(Items stored from a collection)
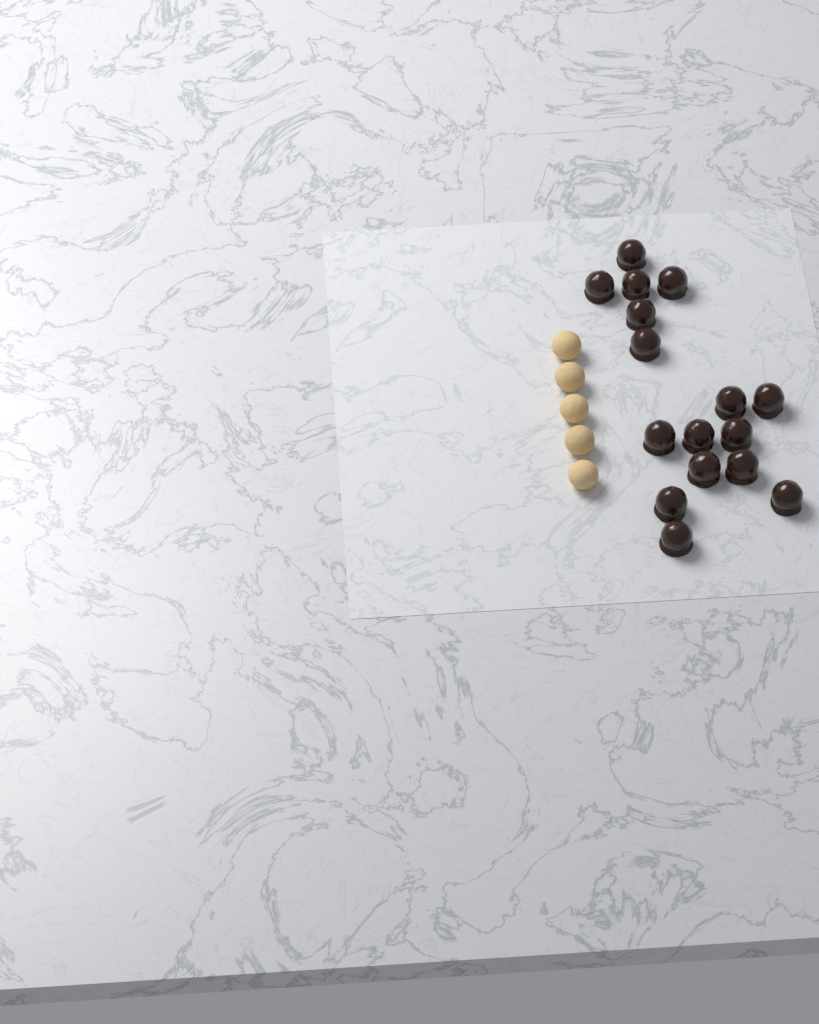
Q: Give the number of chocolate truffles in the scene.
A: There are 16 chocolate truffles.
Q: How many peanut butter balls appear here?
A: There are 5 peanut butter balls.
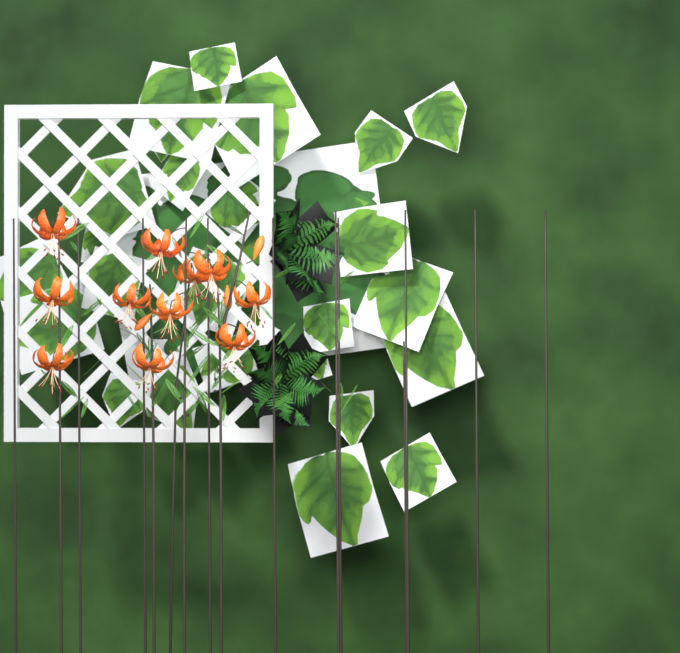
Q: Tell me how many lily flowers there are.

==

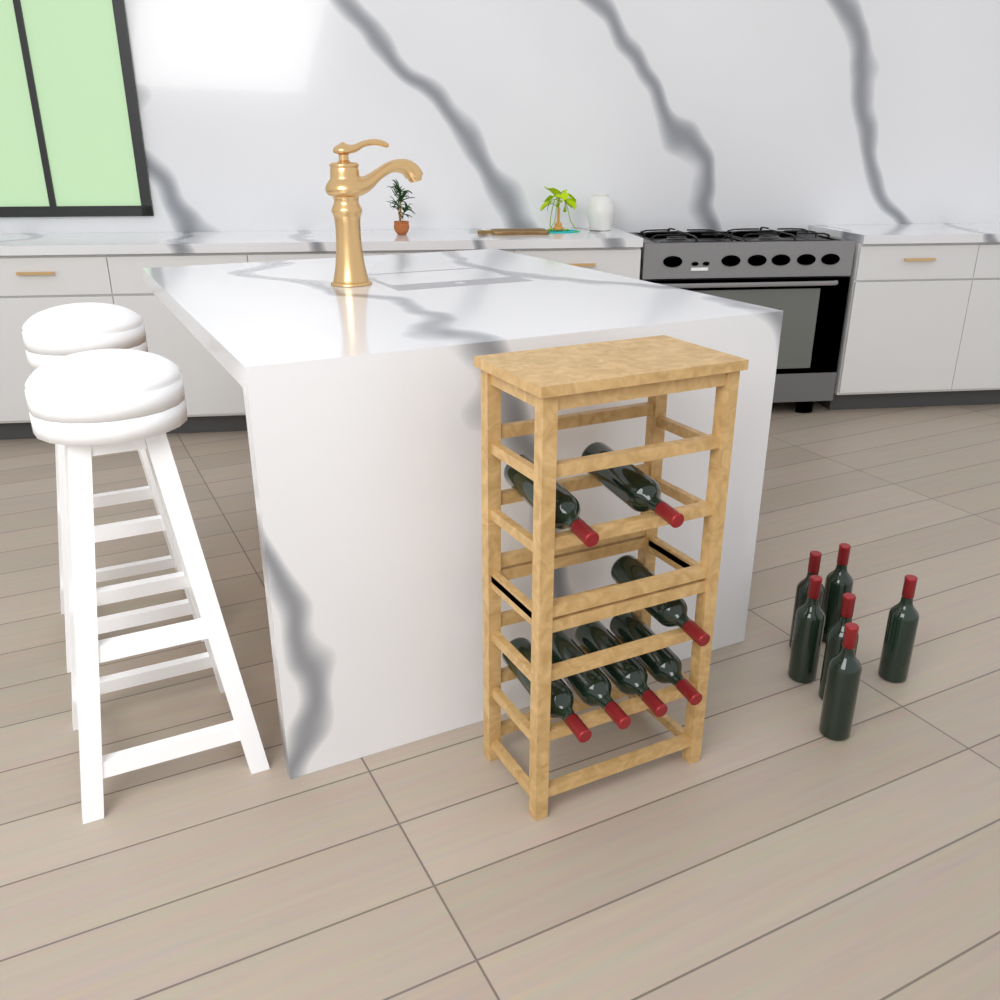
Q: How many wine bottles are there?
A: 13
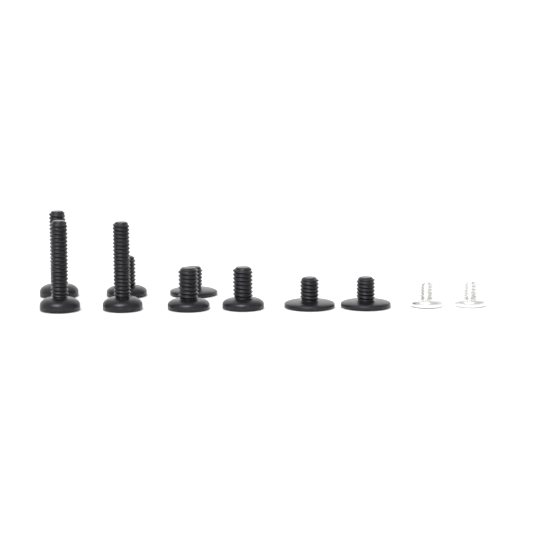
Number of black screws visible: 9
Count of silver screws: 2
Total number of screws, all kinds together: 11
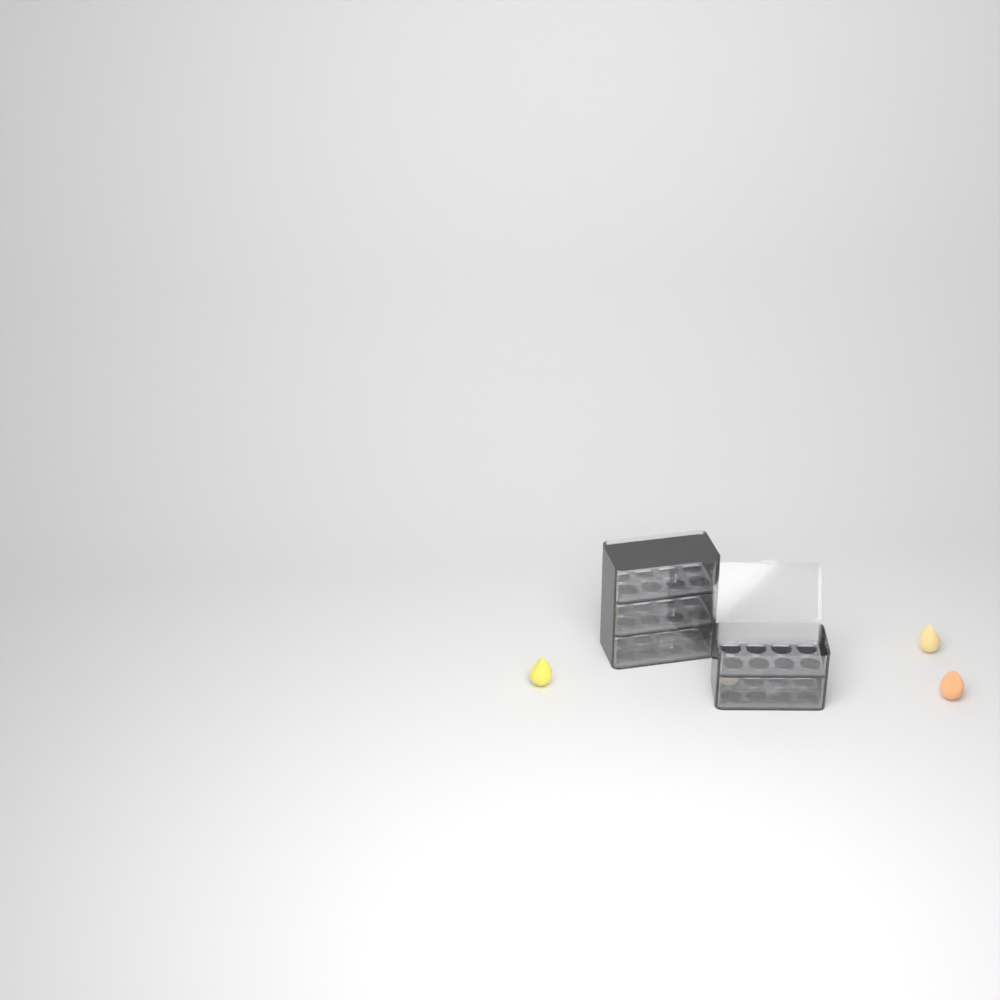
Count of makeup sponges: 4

- Exercise brief
Quote the entries word for word, starting at the line containing "Q: Give the" and ending at the line containing "Q: Tell me how many lily flowers there are.", with both of those lines included. Leave the pictures out of your answer.

- Solution for this task
Q: Give the number of chocolate truffles in the scene.
A: There are 16 chocolate truffles.
Q: How many peanut butter balls appear here?
A: There are 5 peanut butter balls.
Q: Tell me how many lily flowers there are.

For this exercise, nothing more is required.